*REQUIRED ACTION:* Pictures stay out; everything else in the records below gets copied exactly.
* * *
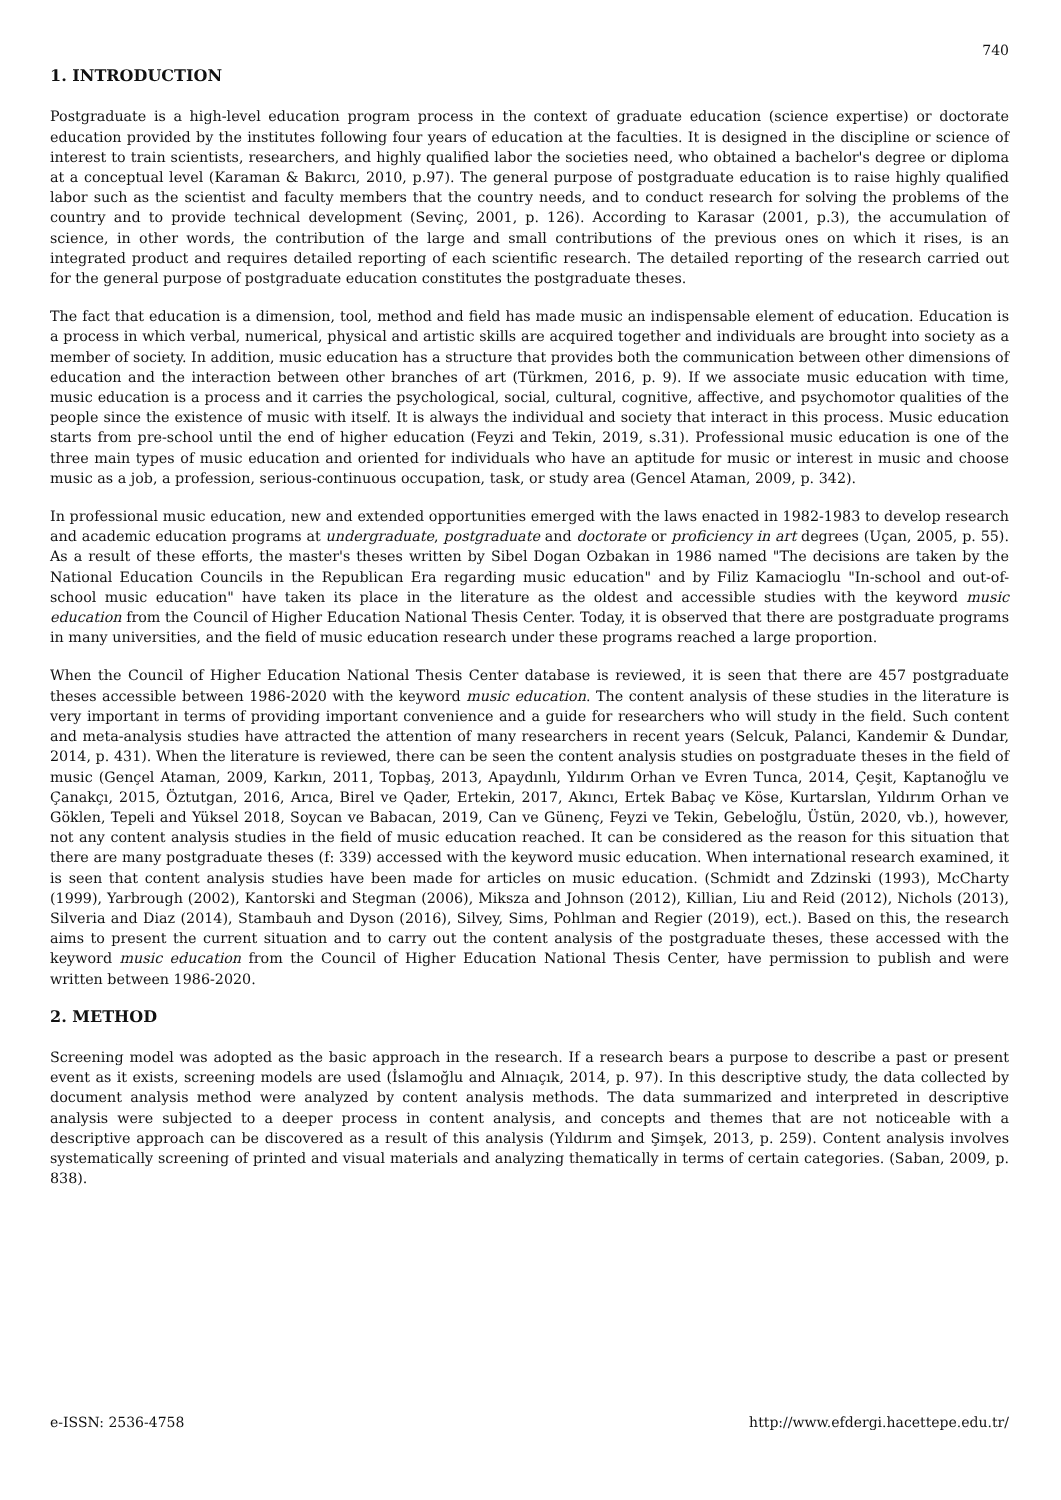740
1. INTRODUCTION
Postgraduate is a high-level education program process in the context of graduate education (science expertise) or doctorate education provided by the institutes following four years of education at the faculties. It is designed in the discipline or science of interest to train scientists, researchers, and highly qualified labor the societies need, who obtained a bachelor's degree or diploma at a conceptual level (Karaman & Bakırcı, 2010, p.97). The general purpose of postgraduate education is to raise highly qualified labor such as the scientist and faculty members that the country needs, and to conduct research for solving the problems of the country and to provide technical development (Sevinç, 2001, p. 126). According to Karasar (2001, p.3), the accumulation of science, in other words, the contribution of the large and small contributions of the previous ones on which it rises, is an integrated product and requires detailed reporting of each scientific research. The detailed reporting of the research carried out for the general purpose of postgraduate education constitutes the postgraduate theses.
The fact that education is a dimension, tool, method and field has made music an indispensable element of education. Education is a process in which verbal, numerical, physical and artistic skills are acquired together and individuals are brought into society as a member of society. In addition, music education has a structure that provides both the communication between other dimensions of education and the interaction between other branches of art (Türkmen, 2016, p. 9). If we associate music education with time, music education is a process and it carries the psychological, social, cultural, cognitive, affective, and psychomotor qualities of the people since the existence of music with itself. It is always the individual and society that interact in this process. Music education starts from pre-school until the end of higher education (Feyzi and Tekin, 2019, s.31). Professional music education is one of the three main types of music education and oriented for individuals who have an aptitude for music or interest in music and choose music as a job, a profession, serious-continuous occupation, task, or study area (Gencel Ataman, 2009, p. 342).
In professional music education, new and extended opportunities emerged with the laws enacted in 1982-1983 to develop research and academic education programs at undergraduate, postgraduate and doctorate or proficiency in art degrees (Uçan, 2005, p. 55). As a result of these efforts, the master's theses written by Sibel Dogan Ozbakan in 1986 named "The decisions are taken by the National Education Councils in the Republican Era regarding music education" and by Filiz Kamacioglu "In-school and out-of-school music education" have taken its place in the literature as the oldest and accessible studies with the keyword music education from the Council of Higher Education National Thesis Center. Today, it is observed that there are postgraduate programs in many universities, and the field of music education research under these programs reached a large proportion.
When the Council of Higher Education National Thesis Center database is reviewed, it is seen that there are 457 postgraduate theses accessible between 1986-2020 with the keyword music education. The content analysis of these studies in the literature is very important in terms of providing important convenience and a guide for researchers who will study in the field. Such content and meta-analysis studies have attracted the attention of many researchers in recent years (Selcuk, Palanci, Kandemir & Dundar, 2014, p. 431). When the literature is reviewed, there can be seen the content analysis studies on postgraduate theses in the field of music (Gençel Ataman, 2009, Karkın, 2011, Topbaş, 2013, Apaydınlı, Yıldırım Orhan ve Evren Tunca, 2014, Çeşit, Kaptanoğlu ve Çanakçı, 2015, Öztutgan, 2016, Arıca, Birel ve Qader, Ertekin, 2017, Akıncı, Ertek Babaç ve Köse, Kurtarslan, Yıldırım Orhan ve Göklen, Tepeli and Yüksel 2018, Soycan ve Babacan, 2019, Can ve Günenç, Feyzi ve Tekin, Gebeloğlu, Üstün, 2020, vb.), however, not any content analysis studies in the field of music education reached. It can be considered as the reason for this situation that there are many postgraduate theses (f: 339) accessed with the keyword music education. When international research examined, it is seen that content analysis studies have been made for articles on music education. (Schmidt and Zdzinski (1993), McCharty (1999), Yarbrough (2002), Kantorski and Stegman (2006), Miksza and Johnson (2012), Killian, Liu and Reid (2012), Nichols (2013), Silveria and Diaz (2014), Stambauh and Dyson (2016), Silvey, Sims, Pohlman and Regier (2019), ect.). Based on this, the research aims to present the current situation and to carry out the content analysis of the postgraduate theses, these accessed with the keyword music education from the Council of Higher Education National Thesis Center, have permission to publish and were written between 1986-2020.
2. METHOD
Screening model was adopted as the basic approach in the research. If a research bears a purpose to describe a past or present event as it exists, screening models are used (İslamoğlu and Alnıaçık, 2014, p. 97). In this descriptive study, the data collected by document analysis method were analyzed by content analysis methods. The data summarized and interpreted in descriptive analysis were subjected to a deeper process in content analysis, and concepts and themes that are not noticeable with a descriptive approach can be discovered as a result of this analysis (Yıldırım and Şimşek, 2013, p. 259). Content analysis involves systematically screening of printed and visual materials and analyzing thematically in terms of certain categories. (Saban, 2009, p. 838).
e-ISSN: 2536-4758 http://www.efdergi.hacettepe.edu.tr/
* * *
*YOUR RESPONSE:*
740
1. INTRODUCTION
Postgraduate is a high-level education program process in the context of graduate education (science expertise) or doctorate education provided by the institutes following four years of education at the faculties. It is designed in the discipline or science of interest to train scientists, researchers, and highly qualified labor the societies need, who obtained a bachelor's degree or diploma at a conceptual level (Karaman & Bakırcı, 2010, p.97). The general purpose of postgraduate education is to raise highly qualified labor such as the scientist and faculty members that the country needs, and to conduct research for solving the problems of the country and to provide technical development (Sevinç, 2001, p. 126). According to Karasar (2001, p.3), the accumulation of science, in other words, the contribution of the large and small contributions of the previous ones on which it rises, is an integrated product and requires detailed reporting of each scientific research. The detailed reporting of the research carried out for the general purpose of postgraduate education constitutes the postgraduate theses.
The fact that education is a dimension, tool, method and field has made music an indispensable element of education. Education is a process in which verbal, numerical, physical and artistic skills are acquired together and individuals are brought into society as a member of society. In addition, music education has a structure that provides both the communication between other dimensions of education and the interaction between other branches of art (Türkmen, 2016, p. 9). If we associate music education with time, music education is a process and it carries the psychological, social, cultural, cognitive, affective, and psychomotor qualities of the people since the existence of music with itself. It is always the individual and society that interact in this process. Music education starts from pre-school until the end of higher education (Feyzi and Tekin, 2019, s.31). Professional music education is one of the three main types of music education and oriented for individuals who have an aptitude for music or interest in music and choose music as a job, a profession, serious-continuous occupation, task, or study area (Gencel Ataman, 2009, p. 342).
In professional music education, new and extended opportunities emerged with the laws enacted in 1982-1983 to develop research and academic education programs at undergraduate, postgraduate and doctorate or proficiency in art degrees (Uçan, 2005, p. 55). As a result of these efforts, the master's theses written by Sibel Dogan Ozbakan in 1986 named "The decisions are taken by the National Education Councils in the Republican Era regarding music education" and by Filiz Kamacioglu "In-school and out-of-school music education" have taken its place in the literature as the oldest and accessible studies with the keyword music education from the Council of Higher Education National Thesis Center. Today, it is observed that there are postgraduate programs in many universities, and the field of music education research under these programs reached a large proportion.
When the Council of Higher Education National Thesis Center database is reviewed, it is seen that there are 457 postgraduate theses accessible between 1986-2020 with the keyword music education. The content analysis of these studies in the literature is very important in terms of providing important convenience and a guide for researchers who will study in the field. Such content and meta-analysis studies have attracted the attention of many researchers in recent years (Selcuk, Palanci, Kandemir & Dundar, 2014, p. 431). When the literature is reviewed, there can be seen the content analysis studies on postgraduate theses in the field of music (Gençel Ataman, 2009, Karkın, 2011, Topbaş, 2013, Apaydınlı, Yıldırım Orhan ve Evren Tunca, 2014, Çeşit, Kaptanoğlu ve Çanakçı, 2015, Öztutgan, 2016, Arıca, Birel ve Qader, Ertekin, 2017, Akıncı, Ertek Babaç ve Köse, Kurtarslan, Yıldırım Orhan ve Göklen, Tepeli and Yüksel 2018, Soycan ve Babacan, 2019, Can ve Günenç, Feyzi ve Tekin, Gebeloğlu, Üstün, 2020, vb.), however, not any content analysis studies in the field of music education reached. It can be considered as the reason for this situation that there are many postgraduate theses (f: 339) accessed with the keyword music education. When international research examined, it is seen that content analysis studies have been made for articles on music education. (Schmidt and Zdzinski (1993), McCharty (1999), Yarbrough (2002), Kantorski and Stegman (2006), Miksza and Johnson (2012), Killian, Liu and Reid (2012), Nichols (2013), Silveria and Diaz (2014), Stambauh and Dyson (2016), Silvey, Sims, Pohlman and Regier (2019), ect.). Based on this, the research aims to present the current situation and to carry out the content analysis of the postgraduate theses, these accessed with the keyword music education from the Council of Higher Education National Thesis Center, have permission to publish and were written between 1986-2020.
2. METHOD
Screening model was adopted as the basic approach in the research. If a research bears a purpose to describe a past or present event as it exists, screening models are used (İslamoğlu and Alnıaçık, 2014, p. 97). In this descriptive study, the data collected by document analysis method were analyzed by content analysis methods. The data summarized and interpreted in descriptive analysis were subjected to a deeper process in content analysis, and concepts and themes that are not noticeable with a descriptive approach can be discovered as a result of this analysis (Yıldırım and Şimşek, 2013, p. 259). Content analysis involves systematically screening of printed and visual materials and analyzing thematically in terms of certain categories. (Saban, 2009, p. 838).
e-ISSN: 2536-4758 http://www.efdergi.hacettepe.edu.tr/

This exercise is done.